Bernard looked embarrassed. ‘I happen to know it. There is no possible doubt, I’m afraid.’
She fingered the smooth cabochon brooch at her throat while she struggled to conceal her agitation. What was it concerning Matthew that Bernard was so reluctant to explain, she wondered desolately. Could it be something to do with Blanche? Had Bernard some knowledge of a liaison between the two of them?’

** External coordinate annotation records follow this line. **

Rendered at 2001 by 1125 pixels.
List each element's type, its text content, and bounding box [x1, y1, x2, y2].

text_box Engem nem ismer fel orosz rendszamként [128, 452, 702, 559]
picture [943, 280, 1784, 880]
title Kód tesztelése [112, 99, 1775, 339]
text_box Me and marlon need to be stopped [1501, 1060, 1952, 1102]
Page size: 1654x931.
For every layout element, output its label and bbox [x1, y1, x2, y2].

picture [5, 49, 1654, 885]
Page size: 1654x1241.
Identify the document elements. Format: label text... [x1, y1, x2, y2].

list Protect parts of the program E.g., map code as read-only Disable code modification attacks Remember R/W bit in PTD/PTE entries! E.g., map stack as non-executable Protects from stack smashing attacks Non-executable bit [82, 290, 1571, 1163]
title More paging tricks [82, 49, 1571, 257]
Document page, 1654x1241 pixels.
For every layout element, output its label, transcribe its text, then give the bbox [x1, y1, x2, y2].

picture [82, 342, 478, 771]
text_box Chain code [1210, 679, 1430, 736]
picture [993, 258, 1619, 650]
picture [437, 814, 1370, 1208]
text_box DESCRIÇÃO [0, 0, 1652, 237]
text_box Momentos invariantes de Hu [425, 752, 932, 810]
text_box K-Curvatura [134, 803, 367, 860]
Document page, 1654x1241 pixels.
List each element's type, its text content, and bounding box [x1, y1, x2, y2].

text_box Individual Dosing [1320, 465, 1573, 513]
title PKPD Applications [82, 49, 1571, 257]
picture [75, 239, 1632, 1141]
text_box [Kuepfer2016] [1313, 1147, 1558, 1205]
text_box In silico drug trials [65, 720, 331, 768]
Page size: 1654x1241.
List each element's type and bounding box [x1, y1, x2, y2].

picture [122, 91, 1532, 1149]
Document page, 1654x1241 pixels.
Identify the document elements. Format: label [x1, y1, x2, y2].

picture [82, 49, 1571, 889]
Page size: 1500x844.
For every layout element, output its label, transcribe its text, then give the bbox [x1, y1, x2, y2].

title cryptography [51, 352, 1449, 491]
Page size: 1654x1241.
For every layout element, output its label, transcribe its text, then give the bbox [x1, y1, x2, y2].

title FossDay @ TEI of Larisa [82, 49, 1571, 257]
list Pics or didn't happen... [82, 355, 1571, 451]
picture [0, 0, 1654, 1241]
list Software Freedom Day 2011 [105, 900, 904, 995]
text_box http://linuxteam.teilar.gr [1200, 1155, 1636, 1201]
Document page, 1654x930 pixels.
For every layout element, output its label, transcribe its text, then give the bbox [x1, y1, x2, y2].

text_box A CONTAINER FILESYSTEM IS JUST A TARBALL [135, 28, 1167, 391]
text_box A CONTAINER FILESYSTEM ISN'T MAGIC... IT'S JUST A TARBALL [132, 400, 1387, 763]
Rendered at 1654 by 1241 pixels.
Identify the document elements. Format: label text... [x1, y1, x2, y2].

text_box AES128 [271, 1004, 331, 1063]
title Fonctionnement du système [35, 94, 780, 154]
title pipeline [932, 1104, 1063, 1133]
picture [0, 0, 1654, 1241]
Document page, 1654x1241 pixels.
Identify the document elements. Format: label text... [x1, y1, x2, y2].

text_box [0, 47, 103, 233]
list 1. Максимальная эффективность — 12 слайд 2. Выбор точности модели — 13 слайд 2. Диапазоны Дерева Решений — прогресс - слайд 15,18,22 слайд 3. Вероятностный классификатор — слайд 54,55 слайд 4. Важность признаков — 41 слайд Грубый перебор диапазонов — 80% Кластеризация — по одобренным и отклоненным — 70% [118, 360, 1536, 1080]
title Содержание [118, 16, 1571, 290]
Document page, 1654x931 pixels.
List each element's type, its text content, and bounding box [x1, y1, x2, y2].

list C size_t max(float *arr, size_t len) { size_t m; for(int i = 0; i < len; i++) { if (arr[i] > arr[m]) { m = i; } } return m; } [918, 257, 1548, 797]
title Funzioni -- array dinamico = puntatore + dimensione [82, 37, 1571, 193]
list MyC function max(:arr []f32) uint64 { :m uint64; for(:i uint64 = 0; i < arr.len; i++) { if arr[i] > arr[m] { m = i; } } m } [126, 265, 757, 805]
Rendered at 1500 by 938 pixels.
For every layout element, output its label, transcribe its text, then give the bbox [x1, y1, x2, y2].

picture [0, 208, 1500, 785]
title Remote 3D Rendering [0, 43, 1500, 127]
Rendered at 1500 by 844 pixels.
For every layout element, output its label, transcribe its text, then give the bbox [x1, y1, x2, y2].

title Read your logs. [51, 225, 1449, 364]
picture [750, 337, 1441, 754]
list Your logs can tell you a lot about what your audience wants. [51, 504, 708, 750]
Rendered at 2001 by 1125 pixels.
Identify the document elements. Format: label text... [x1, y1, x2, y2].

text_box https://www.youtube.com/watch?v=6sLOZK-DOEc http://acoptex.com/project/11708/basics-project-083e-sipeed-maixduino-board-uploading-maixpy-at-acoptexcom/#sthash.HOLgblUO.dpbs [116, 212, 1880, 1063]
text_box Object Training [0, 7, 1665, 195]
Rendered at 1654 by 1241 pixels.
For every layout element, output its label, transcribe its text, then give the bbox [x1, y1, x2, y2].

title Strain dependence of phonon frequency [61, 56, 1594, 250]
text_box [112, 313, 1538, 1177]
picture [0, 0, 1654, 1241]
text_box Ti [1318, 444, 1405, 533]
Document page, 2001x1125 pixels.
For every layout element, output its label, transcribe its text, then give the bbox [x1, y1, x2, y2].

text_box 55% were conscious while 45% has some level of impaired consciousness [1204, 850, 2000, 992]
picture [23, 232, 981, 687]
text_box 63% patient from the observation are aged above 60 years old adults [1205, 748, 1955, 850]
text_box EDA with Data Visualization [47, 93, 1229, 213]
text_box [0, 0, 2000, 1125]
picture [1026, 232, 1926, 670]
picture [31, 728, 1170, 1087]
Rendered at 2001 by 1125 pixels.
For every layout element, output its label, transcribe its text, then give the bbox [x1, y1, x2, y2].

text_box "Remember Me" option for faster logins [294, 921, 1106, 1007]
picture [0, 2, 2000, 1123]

Returning slowly to Cathy’s room, stair by stair as if facing a daunting climb, she wished she had not told Bernard about her clash with Aunt Chloe. The alacrity with which she had sprung to Matthew’s defence must have betrayed her sympathy for him ... deeper feelings than she had been aware of until this moment. But the sudden searing pain in her heart could not be ignored. Emma rebuked herself sternly, how foolish to become emotionally entangled in the question of whether or not Matthew Sutcliffe was a wronged man. All she had ever intended was to keep an open mind; to stifle her natural prejudice against him and give him the chance of proving his innocence. If he was innocent.
* * *
‘Cathy, I thought I might go for a ride this afternoon.’ Emma looked hopefully at her cousin, who was sitting up in a chair by the open window, wrapped in a shawl, with a fleecy rug across her knees and a footstool at her feet. ‘Will it be all right if I leave you for a little while? I could get Nelly to sit with you, if you like.’